Erst wenn das LSG den Entgeltanspruch des Beigeladenen zu 1. nach diesen
Grundsätzen festgestellt hat, ist weiter zu klären, ob die für eine
beitragsrechtliche Privilegierung der SFN-Leistungen nach dem hier
streitigen Modell die vom BFH zu § 3b EStG aufgestellten, über § 1 ArEV
auch für die Beitragsfestsetzung relevanten Voraussetzungen erfüllt
sind: Der BFH verlangt für die Einkommensteuerfreiheit pauschaler
Zuschläge in stRspr, dass die Arbeitsvertragsparteien die zunächst zur
Auszahlung kommenden Leistungen übereinstimmend als Abschlagszahlungen
oder Vorschüsse auf eine spätere Einzelabrechnung einordnen (vgl zB
zuletzt BFH Urteil vom 24.9.2013 – VI R 48/12; BFH Urteil vom 8.12.2011
- VI R 18/11, BFHE 236, 97 mwN); eine Einzelabrechnung zum jährlichen
Abschluss des Lohnkontos ist dabei grundsätzlich unverzichtbar.

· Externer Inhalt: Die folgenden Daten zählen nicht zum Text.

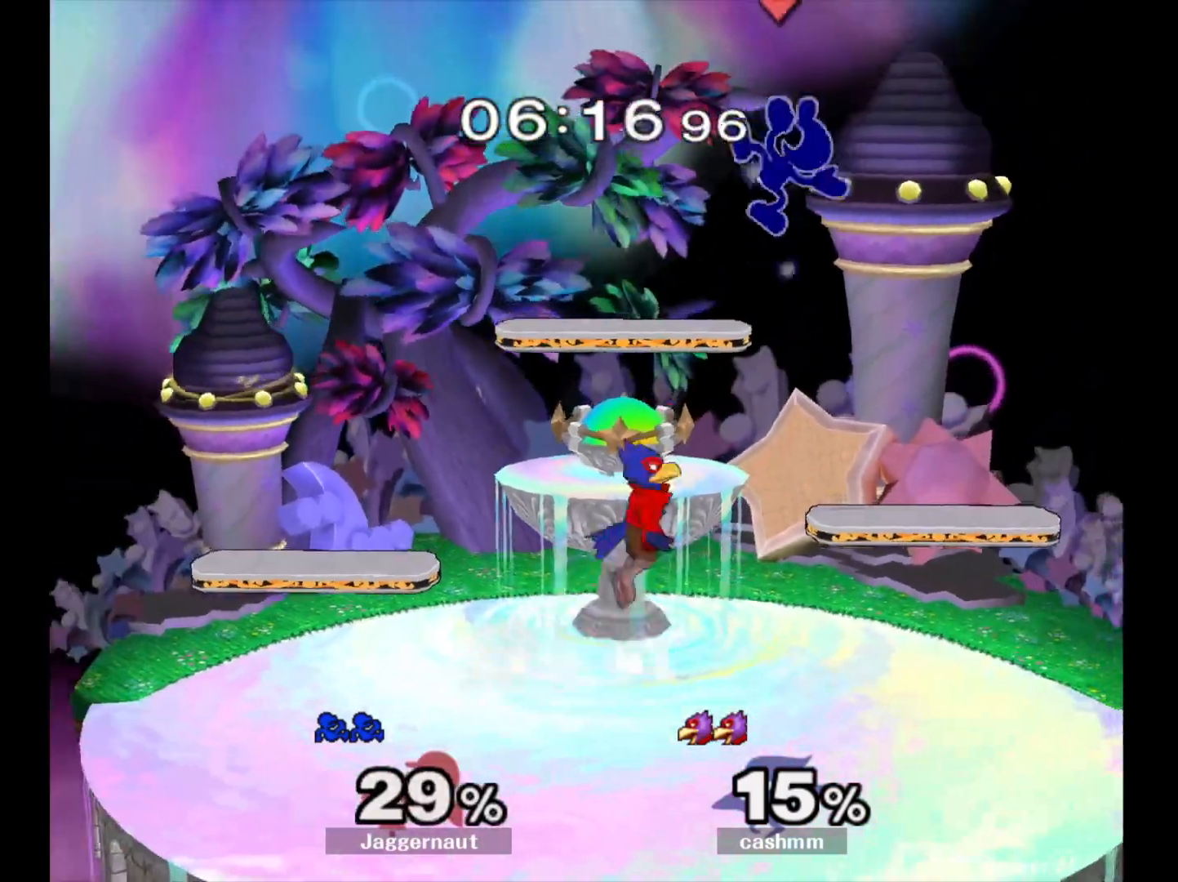
{"buttons": [], "left_stick": "center", "right_stick": "center", "events": [[33, "left_stick", "center"], [150, "Y", "down"], [267, "Y", "up"]]}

Ob
Entsprechendes ‑ wie in § 4 Arbeitsvertrag vorgesehen ‑ im Betrieb des
Klägers tatsächlich praktiziert wurde, muss tatrichterlich geklärt
werden.
Unbeschadet
dessen stellt sich die weitere Frage, ob das vom BFH akzeptierte
Berechnungsmodell (grundsätzlich mit einem jedenfalls
kalenderjahresbezogenen Ausgleichsmechanismus) ‑ sofern der Kläger es
überhaupt modellgetreu anwandte ‑ mit zwingendem
Sozialversicherungsrecht vereinbar ist. Selbst bei einem inhaltlichen
Gleichklang von § 1 ArEV und § 3b EStG ist zu beachten, dass das
Beitragsrecht der Sozialversicherung durch Geltung des
Entstehungsprinzips anstelle des Zuflussprinzips vom EStG abweicht. Ein
Arbeitsentgeltanspruch ist grundsätzlich im jeweiligen
Entgeltabrechnungszeitraum zu verbeitragen. Ausnahmen davon sieht das
Gesetz nur teilweise vor, zT erst für Zeiten, die nach der vorliegend
streitigen Beschäftigungszeit liegen. Eine ausdrückliche
sozialversicherungsrechtliche Regelung, die dem Wunsch entspricht,
SFN-Zuschläge bei der Entlohnung möglichst gleichmäßig
‑ pauschalierend ‑ mit beitragsfreier Wirkung zu verteilen, gibt es
dagegen nicht. Auf der Grundlage der bisher getroffenen tatsächlichen
Feststellungen des LSG ist indessen auch eine abschließende Prüfung der
Vereinbarkeit des abstrakten Vergütungs- und Abrechnungsmodells mit dem
Beitragsrecht der Sozialversicherung nicht möglich. Hierzu müssten die
genauen Konturen des ‑ vom LSG und dem Kläger unterschiedlich
dargestellten ‑ Modells feststehen; das Modell bleibt in seinen Details
jedoch selbst auf der Grundlage des revisionsrechtlich ohnehin nur
eingeschränkt berücksichtigungsfähigen Vorbingens der Klägerseite
unklar.
SG München
- S 30 R 2948/06 -
Bayerisches LSG
- L 5 R 425/08 -
Bundessozialgericht
- B 12 R 18/11 R -
3) Die Revision
der Beklagten ist erfolglos geblieben. Die Beklagte kann von der
Klägerin Gesamtsozialversicherungsbeiträge und Umlagen aus den
Beschäftigungen der Beigeladenen zu 1. und 2. vom 1.1.2003 bis
31.12.2005 nicht verlangen. Zwar waren die Beigeladenen ‑ wie zwischen
den Beteiligten auch außer Streit ist ‑ Beschäftigte der Klägerin iS von
§ 7 SGB IV und unterlagen damit grundsätzlich der Versicherungspflicht.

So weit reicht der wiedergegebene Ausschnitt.